Argumentos del Gobierno
Desde el Ejecutivo y el Congreso, las voces a favor de la ley han destacado la necesidad de proteger a los policías frente a acusaciones que, según afirman, muchas veces son infundadas y entorpecen su labor en la lucha contra la delincuencia. “No podemos permitir que quienes arriesgan su vida por nuestra seguridad terminen siendo tratados como criminales por actuar en defensa de la ciudadanía”, declaró Patricia Juárez, primera vicepresidenta y una de las impulsoras de la norma.
Asimismo, se insiste en que esta disposición no busca generar impunidad, sino garantizar que los policías puedan cumplir con su deber sin temor a represalias legales desproporcionadas. Según Gustavo Adrianzén, presidente del Consejo de Ministros, “las investigaciones continuarán y, de encontrarse irregularidades, se tomarán las medidas correspondientes. Sin embargo, no podemos permitir que el sistema judicial sea usado como herramienta de presión contra quienes nos protegen”.
Implicancias y retos a futuro
El impacto de esta normativa aún está por verse. Algunos expertos temen que las nuevas restricciones debiliten el principio de igualdad ante la ley y fomenten un uso desmedido de la fuerza por parte de las fuerzas policiales. Además, la sanción a jueces y fiscales por filtrar información podría limitar la transparencia en los procesos judiciales, dificultando el acceso a información relevante para la opinión pública.

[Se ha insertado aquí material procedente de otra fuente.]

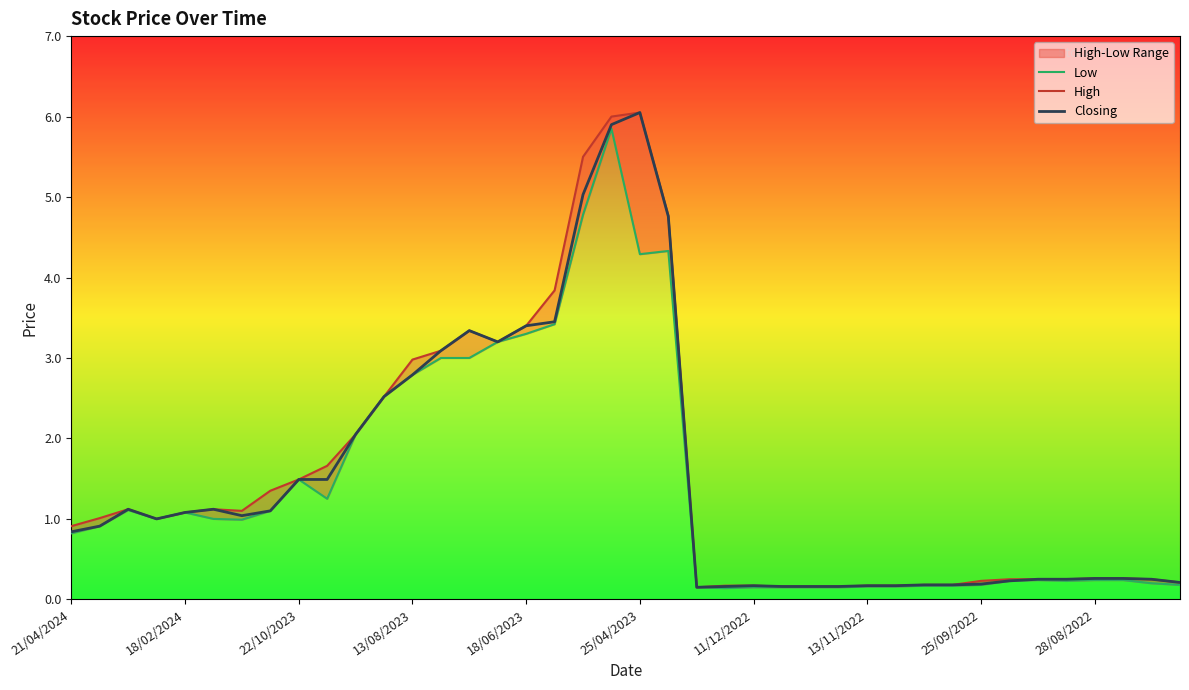

True or false: High and Closing intersect in this chart.

False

Por otro lado, quienes apoyan la ley argumentan que podría fortalecer la seguridad interna al dar mayor confianza y respaldo legal a los policías, especialmente en zonas de alta criminalidad. No obstante, lograr este balance sin vulnerar derechos fundamentales será un desafío para el Gobierno y las instituciones responsables de implementar estas disposiciones.
Conclusión
La promulgación de esta ley marca un punto de inflexión en el debate sobre la seguridad pública y los derechos humanos en el Perú. Si bien busca proteger a los agentes de la Policía Nacional en el ejercicio de sus funciones, también plantea serias interrogantes sobre el equilibrio entre justicia y seguridad. En un país donde la memoria de abusos pasados aún está fresca, la aplicación de estas disposiciones será observada de cerca por ciudadanos y organizaciones nacionales e internacionales.